顧客満足度の向上は終わりのない課題といえる。顧客満足度向上を組織目標の1つとして掲げて継続的な活動を行っているIT部門は多く、ITRでも顧客満足度調査の設計や満足度向上のための施策立案などの支援を多数行っている。顧客満足度の向上が、IT部門のビジネス貢献度を高める方策の1つであることに疑う余地はないが、IT部門長や活動の推進者からは以下にあげるような問題も指摘されている。
こうした問題は、顧客満足度向上のための活動が体系化されておらず、場当たり的な活動となっていることが大きな要因といえる。

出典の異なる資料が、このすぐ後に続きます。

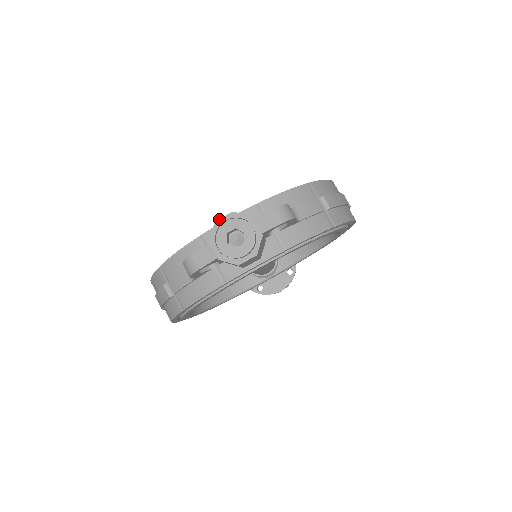
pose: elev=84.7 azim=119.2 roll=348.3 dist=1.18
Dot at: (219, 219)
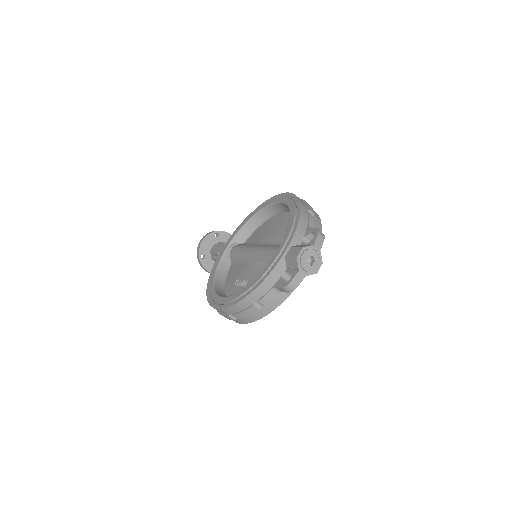
Dot at: (298, 255)
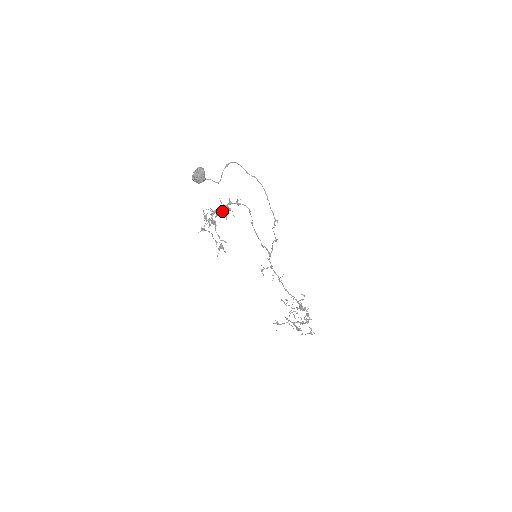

1年に1回など定期的に顧客満足度調査を行っているIT部門は多いが、その結果を集計して部内にフィードバックするだけで終わっている例が少なくない。また、組織の活動計画や年度目標に顧客満足度の向上を掲げてはいるが、具体的な施策や活動に落とし込まれておらず、その進捗や成果も確認されないため単なるスローガンに留まっているケースも散見される。